AMY GOODMAN: Jan Egeland, of course the U.S. has sanctions against Iran, so how can Iran be helped in dealing with this number of refugees that are crossing the border, 4,000 or 5000 every day? What is getting the West’s attention is what is happening in Eastern Europe. Earlier today, Polish border guards firing tear gas, water cannons at hundreds of asylum-seekers trying to push their way through a razor-wire barrier erected along the Poland-Belarus border. That’s 4,000 to 5,000 refugees there altogether. What’s happening in Iran is every day. If you could address both, from Iran to Poland-Belarus border?

JAN EGELAND: As a European, I’m ashamed at what is happening in our part of the world. What Belarus is doing by using vulnerable migrants like chess pawns in some kind of a power play, and then Europe basically saying, “We’re not going to hear any asylum applications at all” in violation of international law. “We’re going to throw everybody out.”…

In Iran, we are have between three and a half and four million Afghan refugees at the moment. Three and a half to four million. I think that has to sink in— and 4,000 or 5,000 more per day, and a very small international aid program. Again, the United Nations is there with UNHCR. They’re a refugee agency. NRC is there. We can do more. We need more funding. We also ask for more freedom of operation from the Iranian authorities so we can win this race against the winter on both sides of the border, inside Afghanistan but also in Iran and in Pakistan. It has to be understood that a lot is at stake. It is not a small catastrophe. It is 23 million people who have no more food. They will leave, and hope to get to Europe. I would go if I was in that situation. I would also wander to where I could get food for my children.

JUAN GONZÁLEZ: Jan Egeland, the particular role of the United States in all of this as being the primary power that led the war in Afghanistan for so many years and then the Biden administration suddenly pulling out—what would you urge the Biden administration to do now?

JAN EGELAND: The U.S. should lead in the humanitarian relief operation.

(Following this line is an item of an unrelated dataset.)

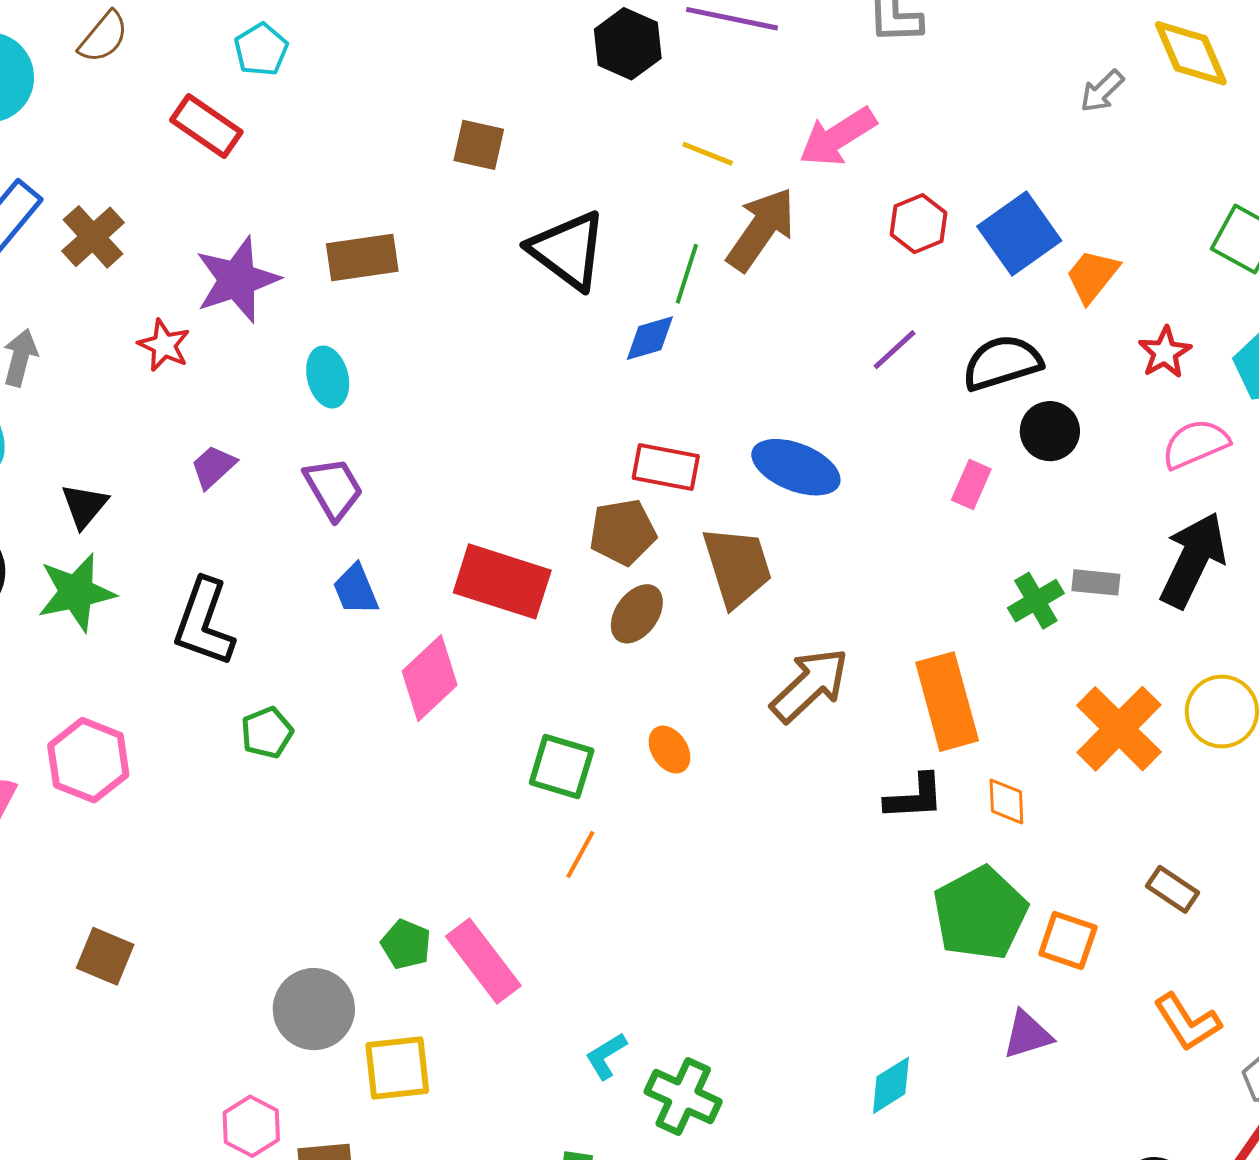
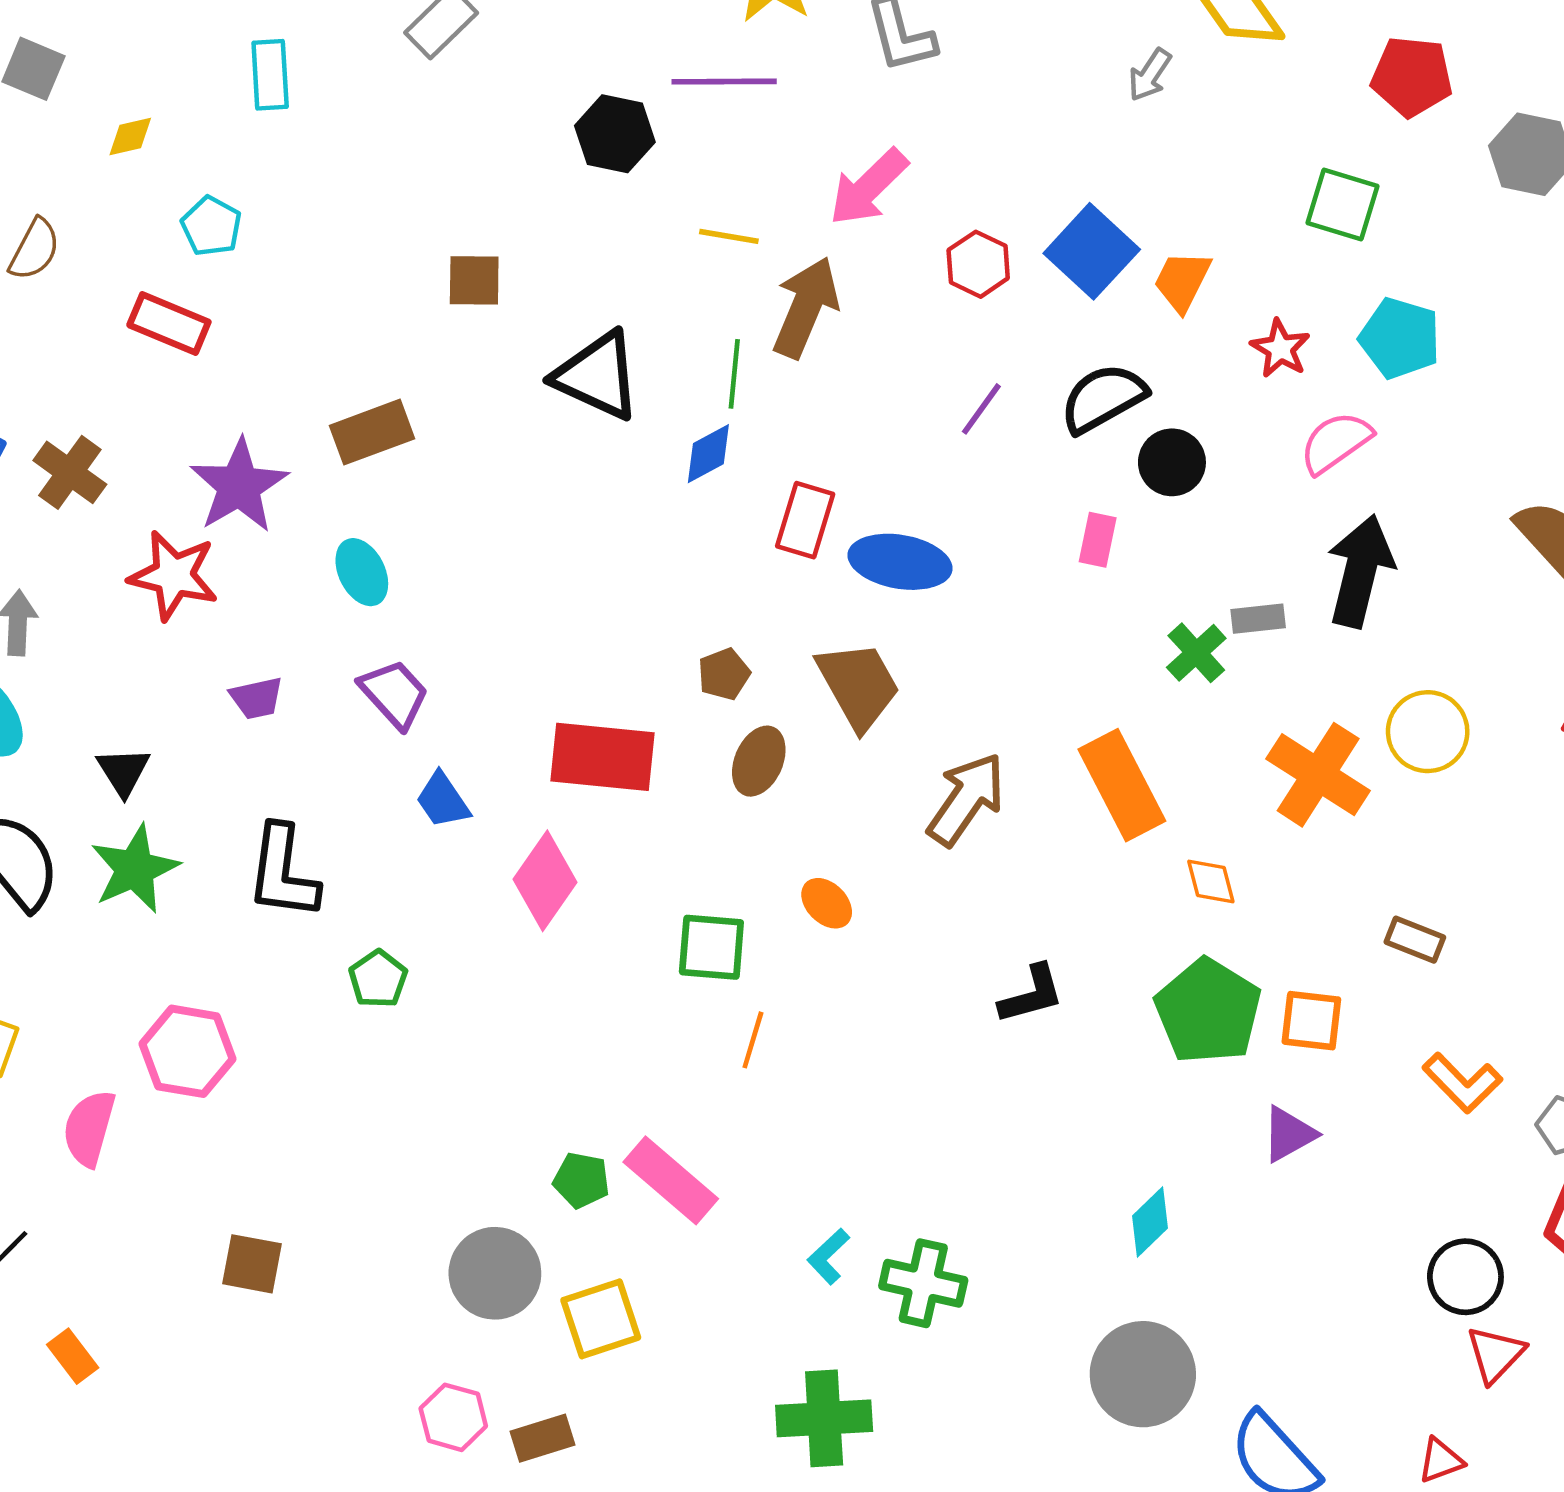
red star: (164, 345) -> (174, 576), size x1.5
purple trapezoid: (213, 467) -> (257, 698), turned -138
red rectangle: (666, 467) -> (805, 520), moved, turned -72
brown pentagon: (623, 532) -> (724, 674), size x0.7
black L-shape: (915, 797) -> (1031, 994), moved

Unfreeze the assets that are necessary to get the public sector going. The World Bank sits on funds. When I wrote to the World Bank president, the answer back was, “Well, we’re willing to do things if the member states on our board, the U.S. and others, tell us to release money. We can’t release money.”

Also, enable us as organizations to really work effectively and efficiently on both sides of the border. Sanctions on Iran are making it difficult for us to work. The Norwegian Refugee Council couldn’t even transfer money for a full year after the Trump administration started these sanctions. There was no bank with a backbone strong enough to transfer aid money to our people because they were so afraid of one day being brought to court in New York because of breaking these sanctions. It is paralyzing for us who are on the front lines of humanity.